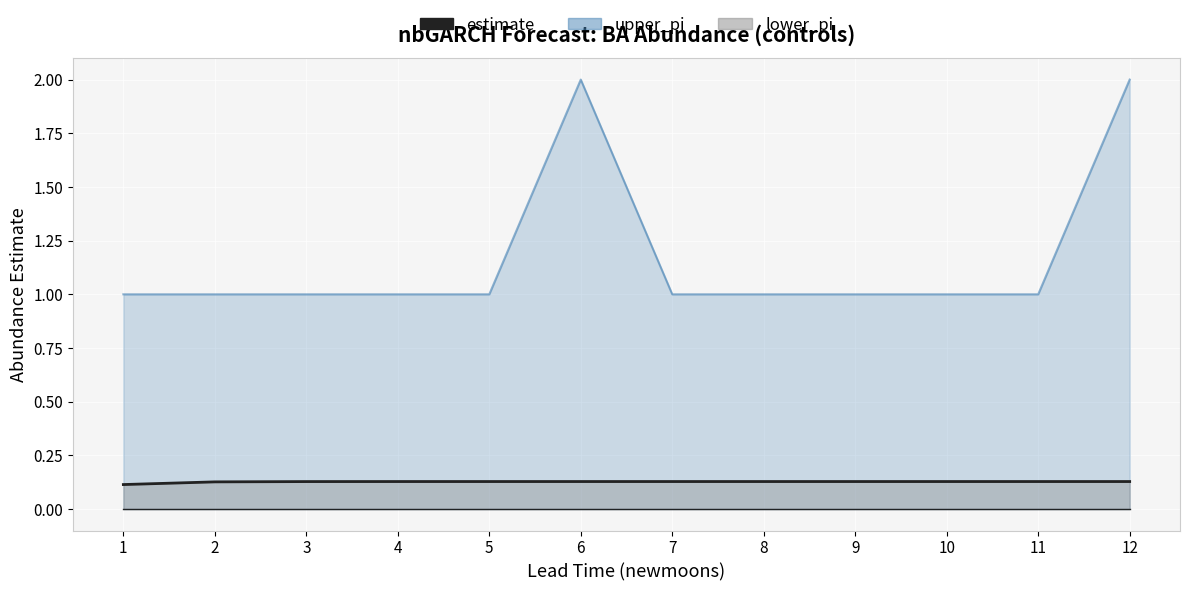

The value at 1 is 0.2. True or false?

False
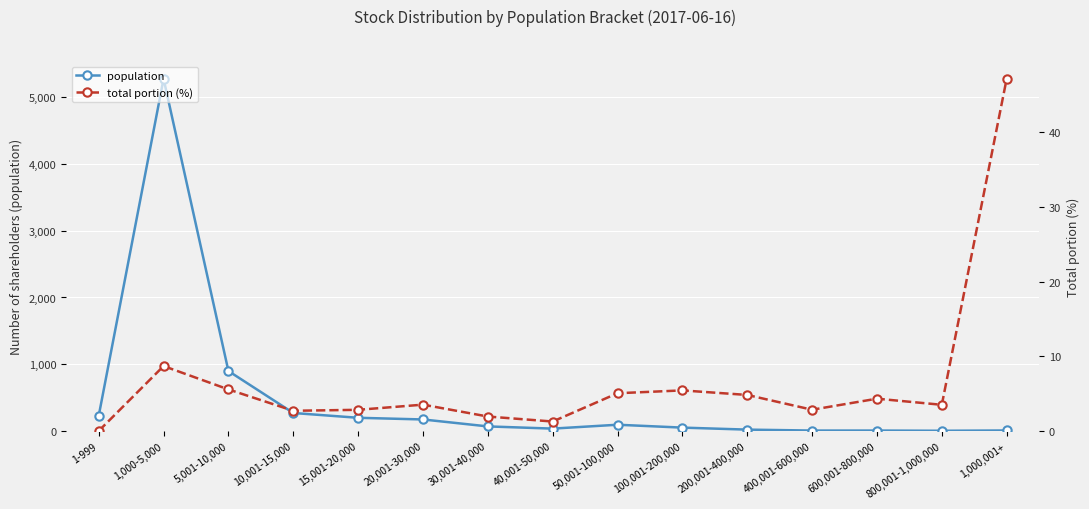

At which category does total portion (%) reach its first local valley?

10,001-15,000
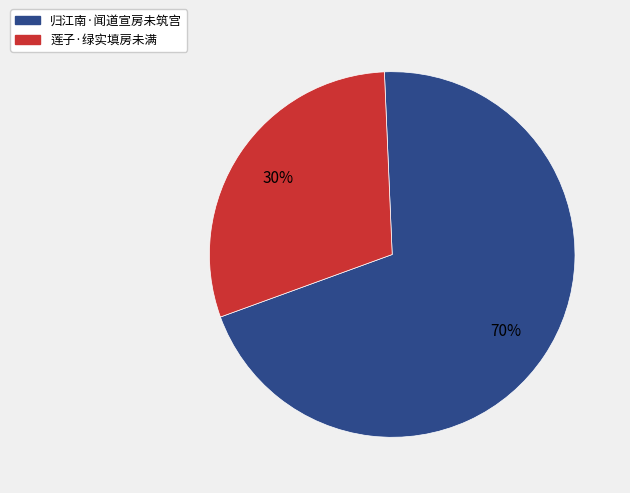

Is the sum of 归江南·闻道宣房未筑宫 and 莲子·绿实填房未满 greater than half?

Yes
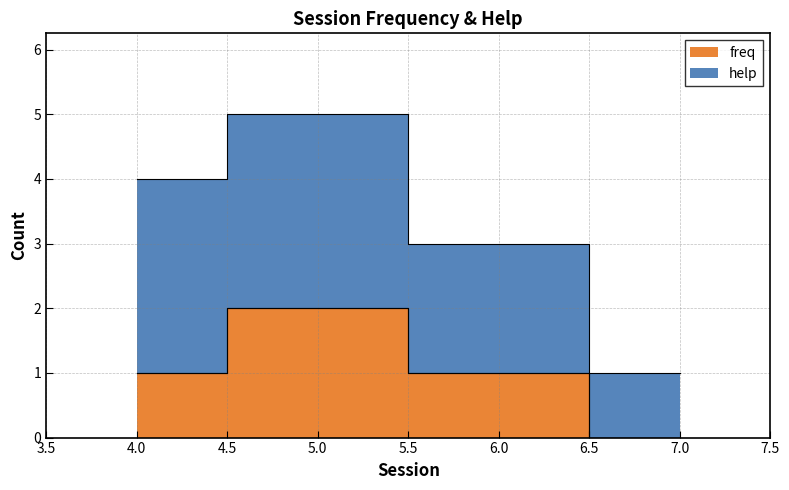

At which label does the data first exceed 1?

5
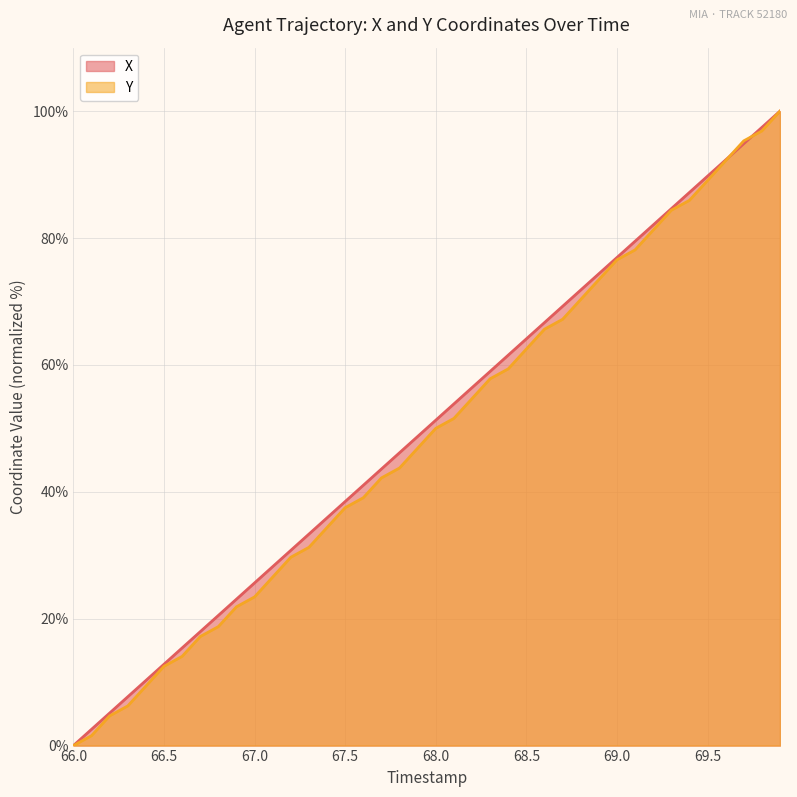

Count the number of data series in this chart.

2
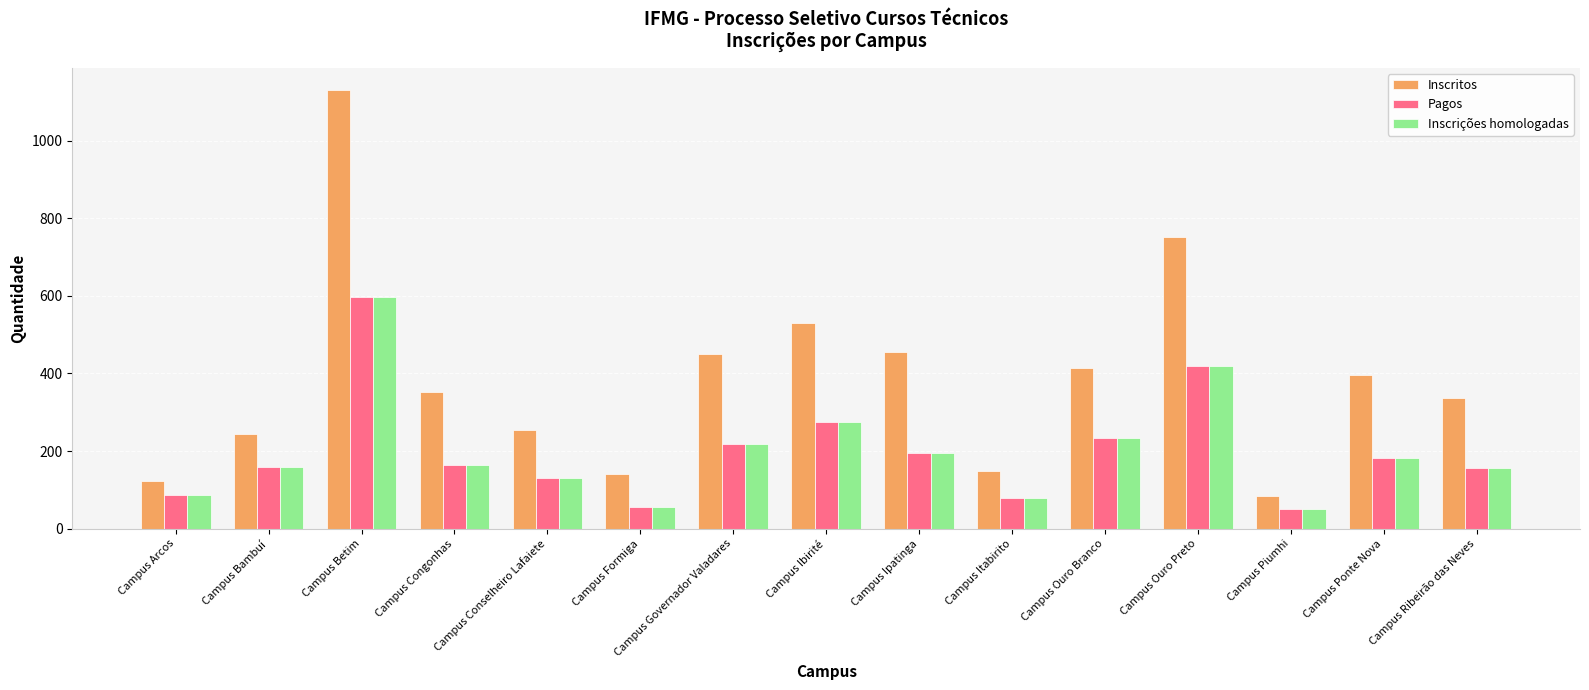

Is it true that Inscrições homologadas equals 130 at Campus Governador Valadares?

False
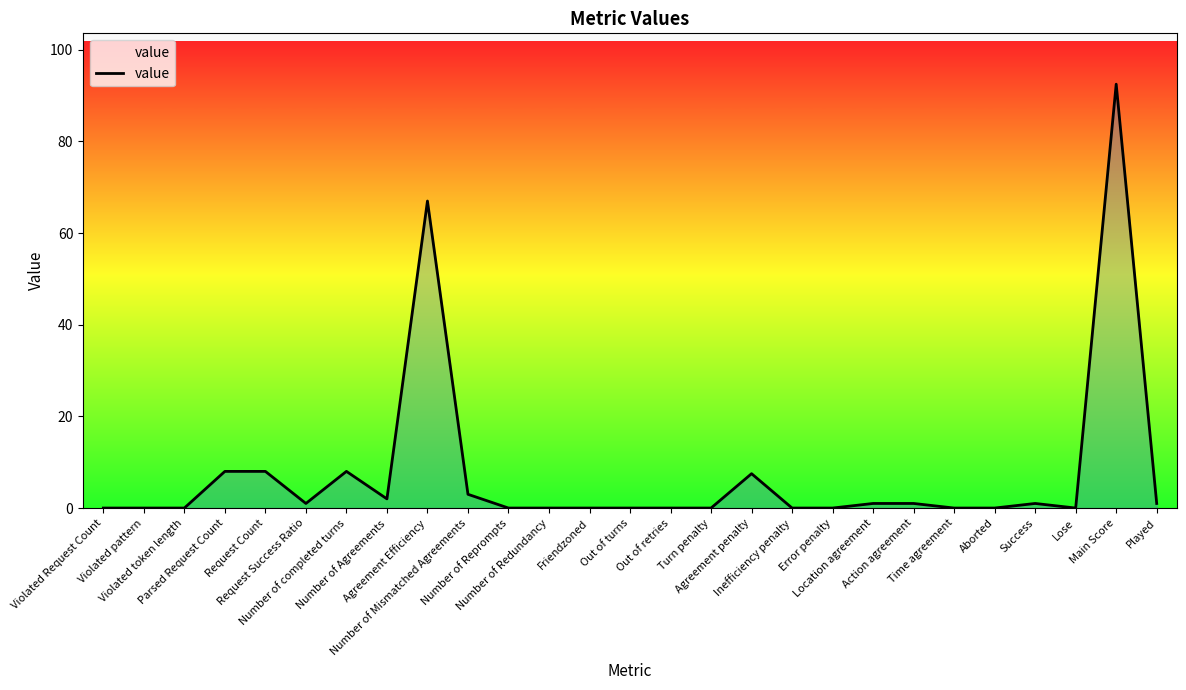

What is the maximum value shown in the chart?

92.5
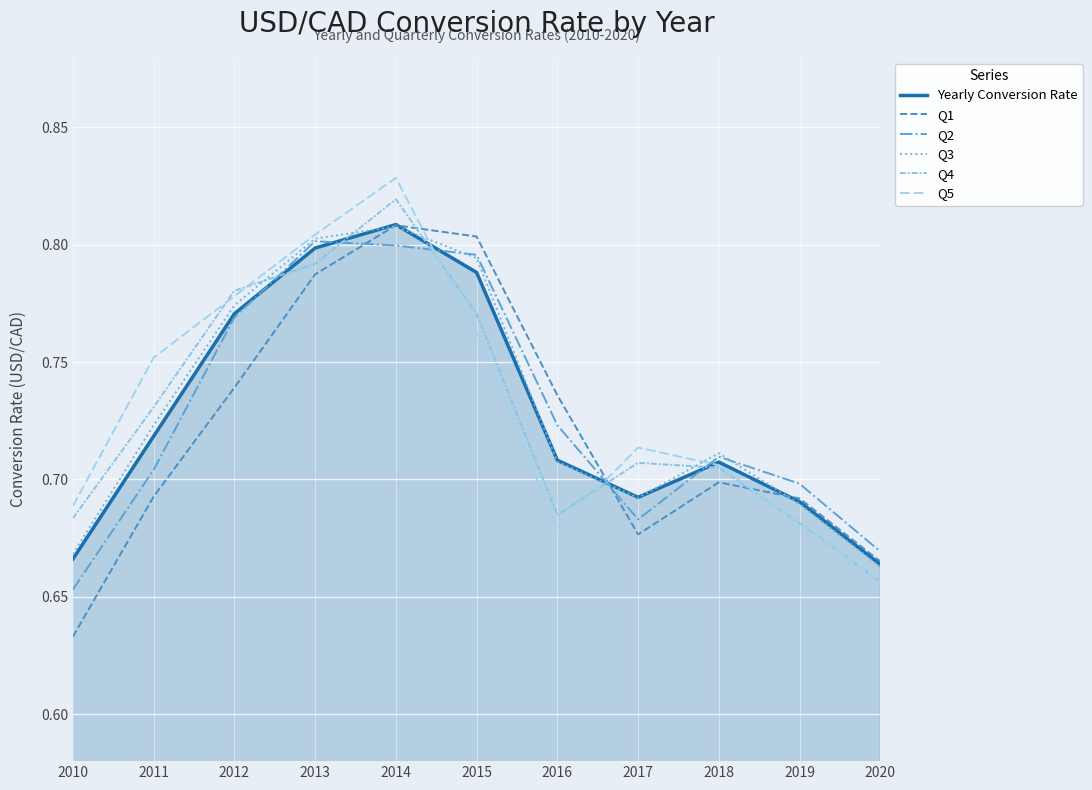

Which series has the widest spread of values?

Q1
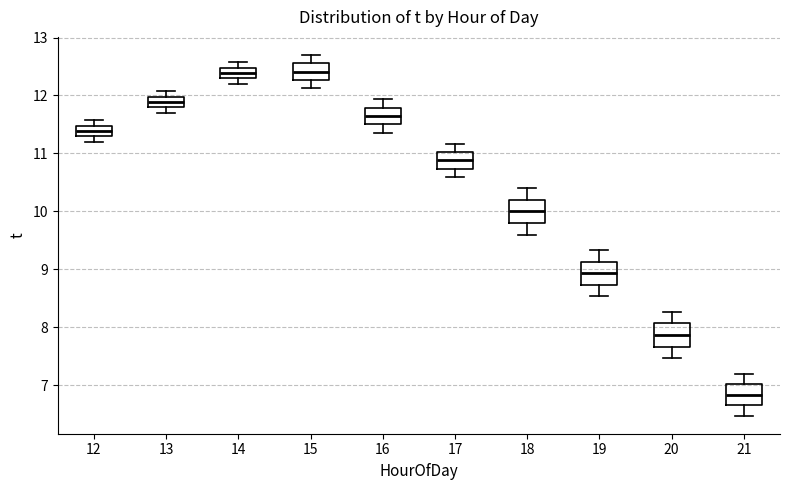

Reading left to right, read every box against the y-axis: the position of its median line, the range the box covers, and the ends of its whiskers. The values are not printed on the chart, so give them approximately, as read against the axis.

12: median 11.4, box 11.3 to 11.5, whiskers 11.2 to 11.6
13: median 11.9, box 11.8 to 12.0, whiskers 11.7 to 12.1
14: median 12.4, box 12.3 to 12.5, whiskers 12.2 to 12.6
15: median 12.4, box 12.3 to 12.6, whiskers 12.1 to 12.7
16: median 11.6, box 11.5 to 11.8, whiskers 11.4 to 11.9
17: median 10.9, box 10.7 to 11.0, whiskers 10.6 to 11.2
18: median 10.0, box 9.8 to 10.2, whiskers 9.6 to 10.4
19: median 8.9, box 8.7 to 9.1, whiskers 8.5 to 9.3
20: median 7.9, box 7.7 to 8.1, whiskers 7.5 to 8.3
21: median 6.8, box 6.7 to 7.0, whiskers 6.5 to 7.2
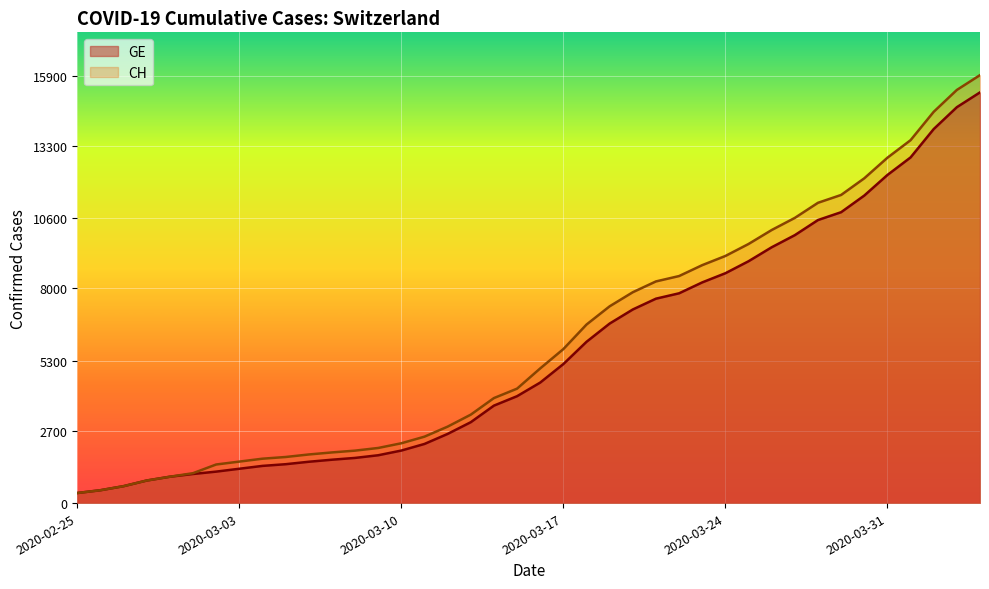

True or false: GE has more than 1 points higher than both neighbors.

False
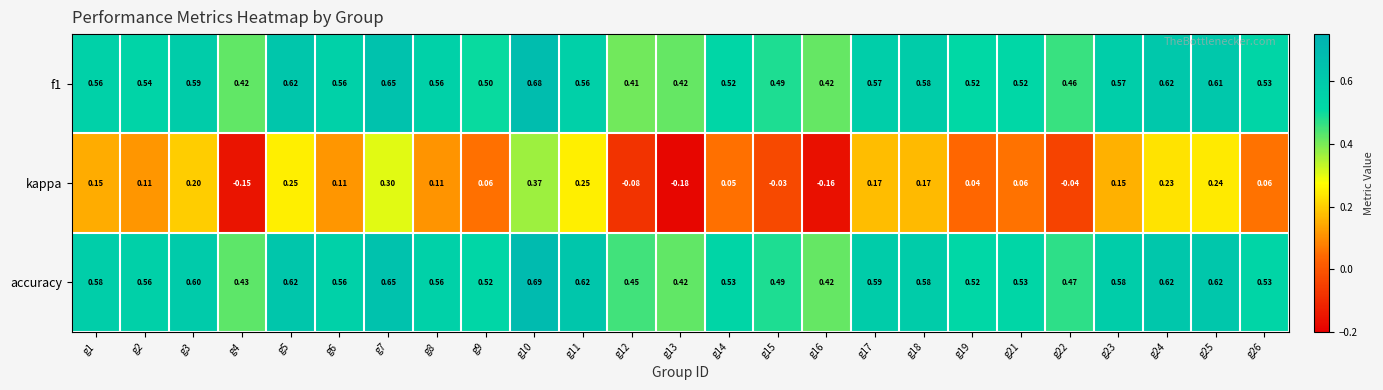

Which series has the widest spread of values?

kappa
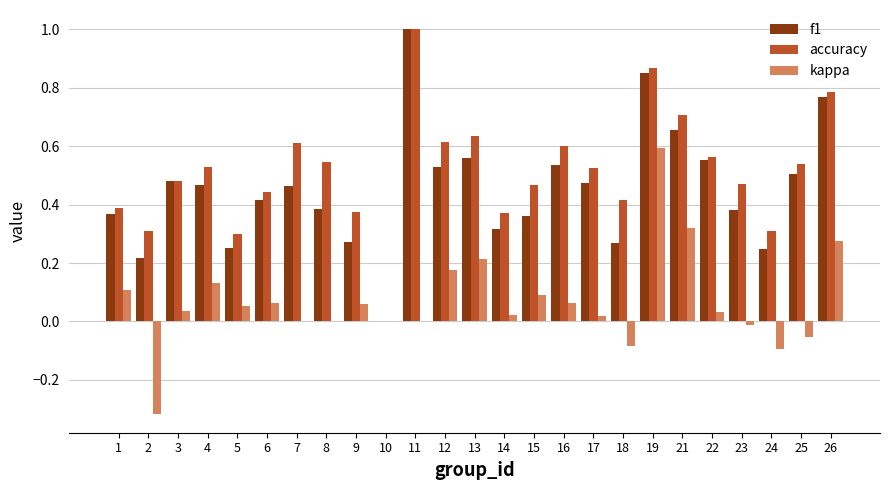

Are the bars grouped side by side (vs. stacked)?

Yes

- **YOUR OBJECTIVE**:
Filter the entries above down to every line that contains the string "series", and copy each of those lines unchanged.

- **RESPONSE BOX**:
Count the number of data series in this chart.
Which series has the widest spread of values?
Which series has the widest spread of values?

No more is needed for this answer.